Yeah, now you see what we are dealing with.

ANd if you do locums, this is what you may be lumped into. It's your choice. I'm sure you are better than this panechoochoo but it is reality and unless you arrange the locums gig yourself and personally know the folks you are helping out, you may find locums to be a rude awakening.

But something tells me you are the "exception".:laugh: (I'm not talking about you HB).
 
So lets say you gave a pt roc for an ercp and that pt took forever to recover. So long that you reintubated and sent the pt to the ICU. Now the next day, you are assigned to the same pt for a Lap Chole.

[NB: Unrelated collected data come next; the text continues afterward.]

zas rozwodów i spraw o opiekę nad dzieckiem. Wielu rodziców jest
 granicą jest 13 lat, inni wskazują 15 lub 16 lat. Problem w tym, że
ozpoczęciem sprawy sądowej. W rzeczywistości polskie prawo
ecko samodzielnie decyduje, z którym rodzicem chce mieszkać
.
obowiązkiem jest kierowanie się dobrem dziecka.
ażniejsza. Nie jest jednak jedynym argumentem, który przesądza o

Are you going to give ROC? How much?

This locums gave the same f*cking drug, extubated a weak pt again, reintubated in pacu, and sent the pt back to the ICU. Really!:eek:


First, who sends a pt to the ICU because of prolonged neuromuscular blockade?

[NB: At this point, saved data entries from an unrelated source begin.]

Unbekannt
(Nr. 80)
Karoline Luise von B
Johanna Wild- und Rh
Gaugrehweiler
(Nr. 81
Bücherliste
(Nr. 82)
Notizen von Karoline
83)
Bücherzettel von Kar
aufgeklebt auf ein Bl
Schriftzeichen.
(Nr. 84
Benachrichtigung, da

Second, is the locums familiar with twitch monitors?
 
Answer to first, Locums

Answer to second, well it appears not.

Who accepted the patient in ICU? What's the policy at your hospital for post op ventilator in PACU? I mean the reason for ICU admission was respiratory support for 1h? And another bill for the ICU physician for admission and another one maybe for discharge. And again - one of the problems is not rocuronim used for induction - it is the failure to proper asses before extubation. And of course the failure to learn from previous mistake. The locums that I've met were good phsycians facing an unknown variable - the surgeon.
 
This locums gave the same f*cking drug, extubated a weak pt again, reintubated in pacu, and sent the pt back to the ICU. Really!:eek:

The mind, it boggles.


Also, I look forward to the days where the time it takes to do a lap chole contraindicates the use of roc on induction.

Ain't that the truth ...

30 minute skin closure on a c-section at 4 AM this morning ... almost an hour total post-delivery. (Followed by the nurse taking 15 more to "get ready" to move the patient to the gurney ... guess an hour wasn't enough to chart and surf the Entertainment Weekly web site.)

This anti-efficiency vortex is sucking the life out of me.